Places to Visit
Castles, waterways, vineyards, pretty towns and villages, plus beautiful countryside, are all within easy reach of Chateau Plombis. Here are some ideas for trips out..
Places to Visit - Towns and Villages
Montjoi is the next village to Castelsagrat, perched on the opposite hill across the Seoune Valley from the chateau. It is a quaint little place of half-timbered houses which line two tiny parallel streets. There are galleries, cafes and the restaurant La Cage aux Oiseaux.
5 minutes by car, or a very do-able walk, at approximately 45 minutes.

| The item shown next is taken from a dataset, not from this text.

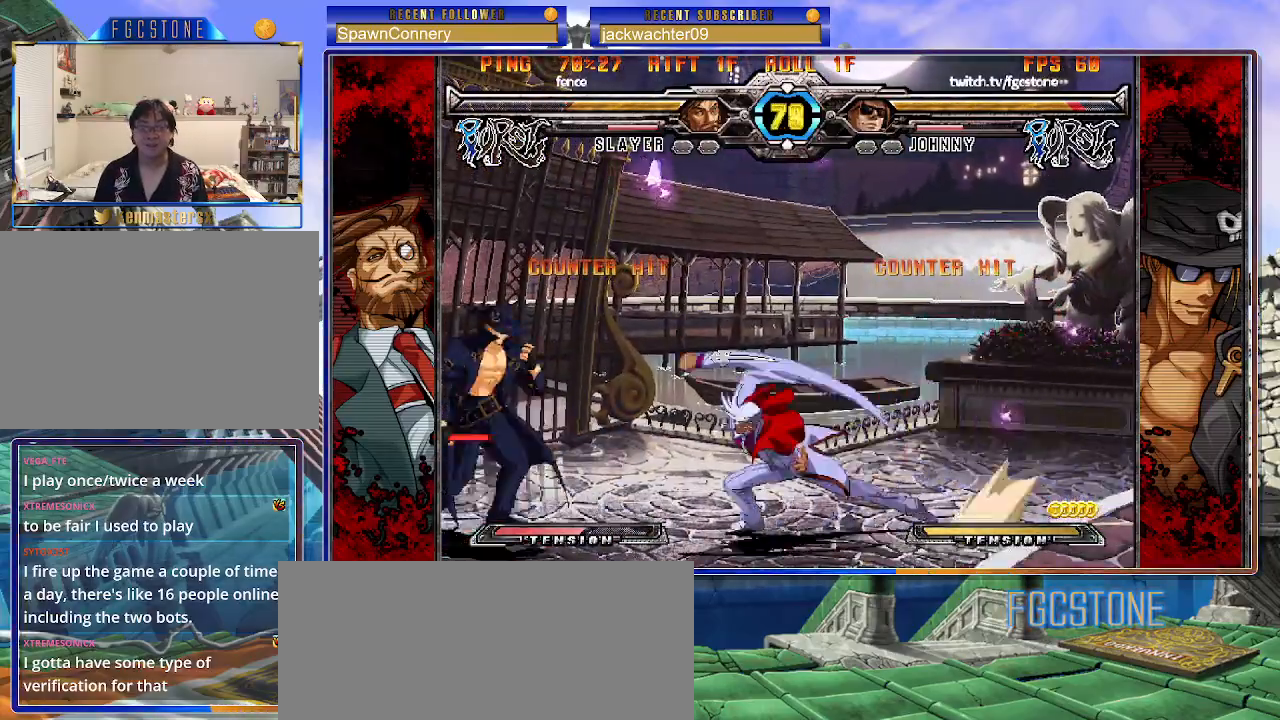
{"buttons": [], "left_stick": "center", "events": [[17, "left_stick", "up-left"], [433, "left_stick", "center"]]}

Saint Maurin is nestled in a valley just behind Montjoi. It is in the departement of Lot et Garonne and the region of Aquitaine. This charming village is built around the ruins of a Benedictine abbey. There is a lovely old covered market-place and a museum of village life. Saint Maurin plays host, in the summer, to one of the best night markets in the area.
5 minutes by car
Puymirol is a 13th century bastide, one of the oldest – if not the oldest – in Aquitaine. It is perched on a rocky promontory with views on all sides, and in the middle ages held the reputation as being ‘impregnable’. These days Puymirol is more renowned for its 2 michelin-starred restaurant and weekly market.
15 minutes by car
Lauzerte is a pretty hilltop bastide town, with lots of restaurants, galleries and cafes. It is classified as one of ‘Les Plus Beaux Villages de France’ and is a stopping point on the ‘Via Podensis’ – one of the pilgrim treks to Santiago de Compostela in northern Spain.
20 minutes by car
Just south of Valence d’Agen, across the River Garonne, is the town of Auvillar. Another of ‘Les Plus Beaux Villages de France’ it is lively and creative, and plays host to a very popular ceramics fair each year in October. There is a museum of faïence ceramics, made in the town from 1739 to 1909, plus lots of restaurants and two art galleries.
25 minutes by car
Montaigu de Quercy
The small market town of Montaigu de Quercy grew around the ramparts of a 12th Century castle built on top of a hill, overlooking the Petite Séoune valley, to protect the area from the ambitions of Richard the Lionheart. The château is no more, but medieval timber-framed ‘colombage’ houses, as well as traditional Quercy Blanc stone houses, still line the streets that curl around the hill. On your way to Montaigu you will pass near the hilltop villages of Lacour de Visa and Rocquecor, which are also worth a visit.
27 minutes by car
Places to Visit - Further Afield
Montauban is the administrative centre of the Tarn et Garonne département. It is known for its imposing rose-pink brick buildings built in the 18th Century during its golden age as a european centre of textile production. One of the few reminders of its medieval origins is the 14th Century ‘Vieux Pont’ which crosses the River Tarn. At one end of this bridge, in the former episcopal palace, is the Musée Ingres, which celebrates the work of the most famous son of the city – the neoclassical painter, Jean-Auguste-Dominique Ingres. Since 1998 Montauban has been a ‘Ville d’art et d’histoire’, designated by the French Ministry of Culture.
43 minutes by car
Cahors is a beautiful city built within a loop of the River Lot, and dating back to Roman times. Its medieval heart is centred around a cathedral. Spanning the river is the famous Pont Valentré with its two towers, one of the best examples of a fortified medieval bridge in Europe. Wandering through the narrow streets of the medieval quarter you may stumble across a ‘Jardin Secret’ – there are 24 to discover, each brimming with plants from the Middle Ages. In 2005 Cahors was designated a ‘Ville d’art et d’histoire’ by the Ministry of Culture.